Fade to black. No cartoon could expect to sustain such energy--especially a 1939 cartoon. So we're back to Ye Olde Hitte-and-Misse.
GAG #10: An Egyptian wishing well brings back the eerie-eyed Middle Eastern type seen in the snake-charmer gag (or his cousin).
 Turbaned one wishes he had a million dollars.
 "So... do... I," replies a Ned Sparks-voiced, heavily echoed minor divinity.
 Elmerhead earns his keep via recycled animation.
GAG #11: I know! Let's do a Northwest wood-chopping bit!
 Speed-axing Chopoffksi is introduced.
 More impressive acceleration and FX animation.
 "Tim-berrrrr!"
 Payoff is so stupid it's funny.
You already know the punchline to GAG #12. I will not bother to write it out. It involves a champion knife-thrower and his unfortunate subject.
Truthful anagram of his closing statement: Here 'tis. Hee! Corn to dish out.
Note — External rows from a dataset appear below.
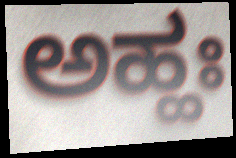
ಅಹ್ಹಃ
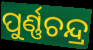
ପୁର୍ଣ୍ଣଚନ୍ଦ୍ର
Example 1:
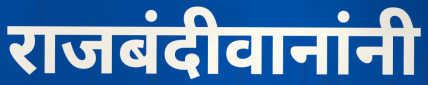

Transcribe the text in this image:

राजबंदीवानांनी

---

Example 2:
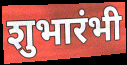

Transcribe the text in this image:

शुभारंभी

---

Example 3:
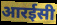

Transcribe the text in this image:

आरईसी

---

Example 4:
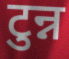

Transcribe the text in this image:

टुन्न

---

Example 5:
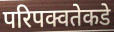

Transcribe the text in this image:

परिपक्वतेकडे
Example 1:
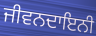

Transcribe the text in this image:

ਜੀਵਨਦਾਇਨੀ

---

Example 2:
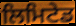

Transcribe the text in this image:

ਲਿਮਿਟੇਡ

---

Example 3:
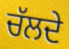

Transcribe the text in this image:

ਚੱਲਦੇ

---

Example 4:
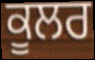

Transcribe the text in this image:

ਕੂਲਰ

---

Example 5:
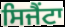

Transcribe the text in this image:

ਸਿਜੈਂਟਾ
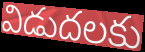
విడుదలకు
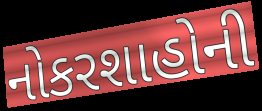
નોકરશાહોની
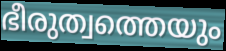
ഭീരുത്വത്തെയും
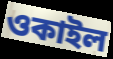
ওকাইল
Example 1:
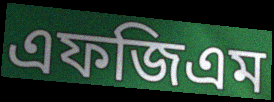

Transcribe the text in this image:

এফজিএম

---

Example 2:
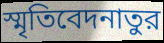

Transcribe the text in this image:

স্মৃতিবেদনাতুর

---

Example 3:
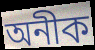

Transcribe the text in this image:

অনীক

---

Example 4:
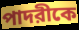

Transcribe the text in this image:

পাদরীকে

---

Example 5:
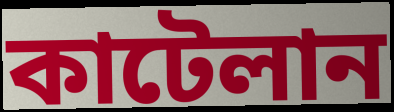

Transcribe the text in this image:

কাটেলান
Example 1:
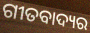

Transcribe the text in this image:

ଗୀତବାଦ୍ୟର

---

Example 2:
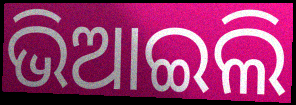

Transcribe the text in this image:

ଭିଆଇଲି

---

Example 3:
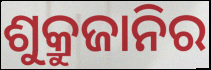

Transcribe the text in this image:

ଶୁକ୍ରୁଜାନିର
For some reason, GAG #13 is usually cut out of TV prints.
Narrator promises footage of "the actual berth of a baby," and trades shamelessly on homonym and racial humor.
>sigh<

GAG #14: "Super-sensitive microphone" allows us to hear actual ant dialogue.
 "HEY! MABEL!"
 Iris-out choice is a puzzler. It creates a moment of relief... but, then again, this is one of the better spot-gag cartoons, and it looks golden in comparison with ones yet to come...
 Curtains. Avery loves curtains.
GAG #15 closes our subject of study, and, typically of these cartoons, provides a weak ending. Some sharp character animation makes it worth a glut of screen captures.
Elmerhead expresses lack of faith in magician's saw-a-man-in-half trick. "It's done with mirrors!"


Narrator invites him to prove it's a hoax, via participation. Elmerhead's look of worried reluctance is priceless.
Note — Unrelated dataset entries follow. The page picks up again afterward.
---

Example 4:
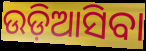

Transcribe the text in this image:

ଉଡ଼ିଆସିବା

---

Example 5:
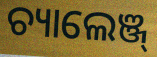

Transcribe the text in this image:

ଚ୍ୟାଲେଞ୍ଜ୍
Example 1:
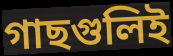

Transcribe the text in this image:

গাছগুলিই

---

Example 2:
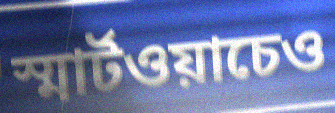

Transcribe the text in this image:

স্মার্টওয়াচেও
What happens is exactly what you think happens. This might've already been stale in '39.
Grace-note of Elmerhead chasing his lower half improves limp ending.
Let's score Believe It or Else. With the assumption that a cartoon has a potential high rating of 100, and that each bad/lame gag subtracts 5 or 10 points, while each good gag adds 5; a great gag adds 10, We start with a blank slate of zero--what's the verdict?
It earns a mediocre but not abysmal 40. Had Believe It or Else ended after its outer space suite, it would have hit a respectable 60. Some of Avery's later spot-gag cartoons will hit surprising lows.


For its time, BIoE offered audiences nine-ish minutes of harmless laffs, spiced with current pop culture references in moments sometimes possessed of a bracing speed and humor. It filled the spot on the program, and left Avery and his boys to come up with something better on the next go-round.
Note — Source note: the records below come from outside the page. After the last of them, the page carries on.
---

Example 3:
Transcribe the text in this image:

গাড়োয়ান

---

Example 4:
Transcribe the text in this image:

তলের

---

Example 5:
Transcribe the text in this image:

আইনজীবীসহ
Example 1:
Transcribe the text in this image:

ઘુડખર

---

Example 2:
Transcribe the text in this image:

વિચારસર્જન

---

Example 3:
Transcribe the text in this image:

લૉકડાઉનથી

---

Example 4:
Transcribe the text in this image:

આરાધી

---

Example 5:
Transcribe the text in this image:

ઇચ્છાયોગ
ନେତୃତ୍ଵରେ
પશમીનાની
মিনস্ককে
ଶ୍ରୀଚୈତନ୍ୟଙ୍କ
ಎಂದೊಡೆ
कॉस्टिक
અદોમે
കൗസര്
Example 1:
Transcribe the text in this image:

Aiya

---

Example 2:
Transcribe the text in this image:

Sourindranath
NEXT GO-ROUND: Dangerous Dan McFoo--and the birth of a notion.
______________________________
*
Keith Scott was stumped as to the ID of the film's narrator. It's a familiar voice, but the actor's slight adoption of Robert Ripley's speech style blurs his expert ears. If anyone out there has verifiable information of the performer, by all means let us know.


2 comments:

  1. Some sources claim Cliff Nazarro as the voice of Ripley (that may or may not be true, but it feels like it).....

    ReplyDelete
  2. (Accidentally posted to the "Thugs With Dirty Mugs" review by mistake):
    Great cartoon and review, all ten minutes of it, favorite gags include the long pan over multiple states and the pigs (pig call), the wishing well and matchstick games are among them.

    I believe Phil Kramer (as in "Hamatuer Night" with Elmerhead, where he does the starring emcee) narrates.

    This is one of a handful of 1939 WB cartoons to open with the scroll over the shield (and in a rather scary large font).